* Given text
=== Begin Enclosure ===

Articles related to some of the technologies we’ve created or that we’re into.

31Oct

Could Prozone’s Data Analysis methods be applied into the world of eSports?

Data analysis is becoming fairly prominent in modern football. You only have to look at Manchester City’s recent Opta Initiative as proof to how much of an integral role data analysis is playing in terms of how football is played today.

Prozone is one of the most commonly used resources for data analysis in football, with 15 out of 20 current Barclays Premier League squads using it and over 100 sporting teams using the analytical service worldwide. The service primarily focuses on the following coaching progress: Live Analysis, Post-Match Analysis, Trend Analysis and Opposition Analysis.

Now while the service that Prozone provides is traditionally aimed at the sporting industry as most people know it (Football, Rugby etc.), the above coaching progress could very easily be applied to a very different type of “sport”: eSports.

“eSports”, which concerns the competitive play of video games, is more popular than it’s ever been, with dozens of different leagues and tournaments all over the world, concerning all different types of genre of video game from FPS to MMORPGs, even FIFA has been a part of the World Cyber Games since its beginning in the year 2000. While there’s many different genre of games that are played in eSports, for the purposes of this blog, let’s examine how Prozones methods could play out in an FPS like Halo.

First, we look towards how the Live Analysis function would play out. Prozone’s Live Analysis provides an insight into the performance on the players on the pitch. It allows its users to review key events as they play out in real time and monitor the performance of individual players and the team’s units as the match progresses. As to how this service could play out in eSports with a game like Halo, it could just as easily be converted to giving an insight as to how each individual virtual player on a team is performing, which player has the strongest kill-death ratio? who’s the most accurate shooter? how long has the team held the lead for,? or if it’s a game mode like Capture the Flag, who has held the flag the longest? who has attempted to get the flag the most? who has protected it the most?.

=== End Enclosure ===

* The data
=== Begin Enclosure ===

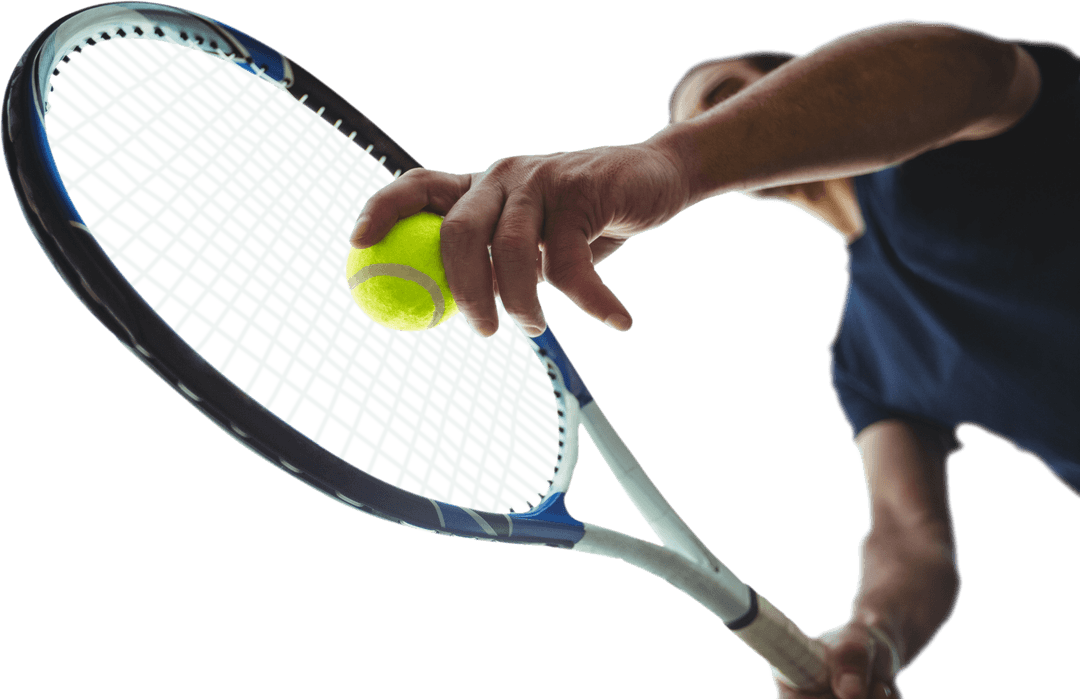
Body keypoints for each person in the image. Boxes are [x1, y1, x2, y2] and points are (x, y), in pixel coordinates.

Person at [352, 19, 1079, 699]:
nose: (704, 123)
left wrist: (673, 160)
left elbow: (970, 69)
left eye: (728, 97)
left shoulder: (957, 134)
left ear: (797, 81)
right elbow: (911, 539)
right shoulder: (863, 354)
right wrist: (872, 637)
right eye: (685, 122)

=== End Enclosure ===

* Tasks for this exercise
[A] According to the Prozone blog post, how many of the current Barclays Premier League squads use Prozone?
[B] Pick up the Prozone blog post right after its final sentence and keep writing in the same style.

* Responses per task
[A] 15 out of 20.

[B]
Secondly, we examine how the Post Match Analysis function would be used for an eSports team. This analyses every aspect of the performance once the match is over, it also assess both the players and the team from either single game or multiple game. To place this in the eSports context, it could serve as means of providing an overall report of how the team as a whole performed against their opponents, how consistent they have been with their wins in terms of using it over the course of a few games? who is consistently playing the game well and who the weaker players are?. It can also help the teams understand which game mode suits their playing style better if the modes are alternated between matches; is the eSports team more effective in Slayer than they do in other modes?. This service can be easily used to help an eSports team to get a better understanding of what is working and what isn’t working in their current strategies.

Thirdly, we will look at how the Trend Analysis feature would work in an eSports setting. This is basically a much more specific examination of what works and what doesn’t  whilst also looking at what style of play is being utilized by the team the most and what each individual player does more than anything else. With eSports this could be used in determining what weapons are selected the most frequently? what perks are picked the most frequently?; which player is using the armor lock perk the most? who is using the jetpack perk the most? and more importantly, are these choices of perks working for that individual player? Is there something better they could be using to improve the team overall?.

Finally we look at how the Opposition Analysis could be used in eSports. Prozone uses its Opposition Analysis feature to identify upcoming opponents strengths and weaknesses, therefore informing management and coaches of their tactical decisions as well as improving the preparation of their team. This would be directly applicable to its possible use in eSports, helping teams figure out what areas of the game their future opponents are strongest and weakest at, so for example, do they hold their leads longer than you do? What types of weapons are they using? Are they better with them than you are? Which game modes do they play better in? Do they kill spawn? Do they camp?. In many sense, Opposition Analysis covers the first three areas just applied to opponents instead of your team.

While there are options available for Data Analysis such as eSports Scout, they are currently very basic and are limited in the amount which are available to use. They are nowhere near as refined and as evolved as services like Prozone.  If such precise level of service was made available, Data Analysis could become as much of an integral part in eSports as it is in football today.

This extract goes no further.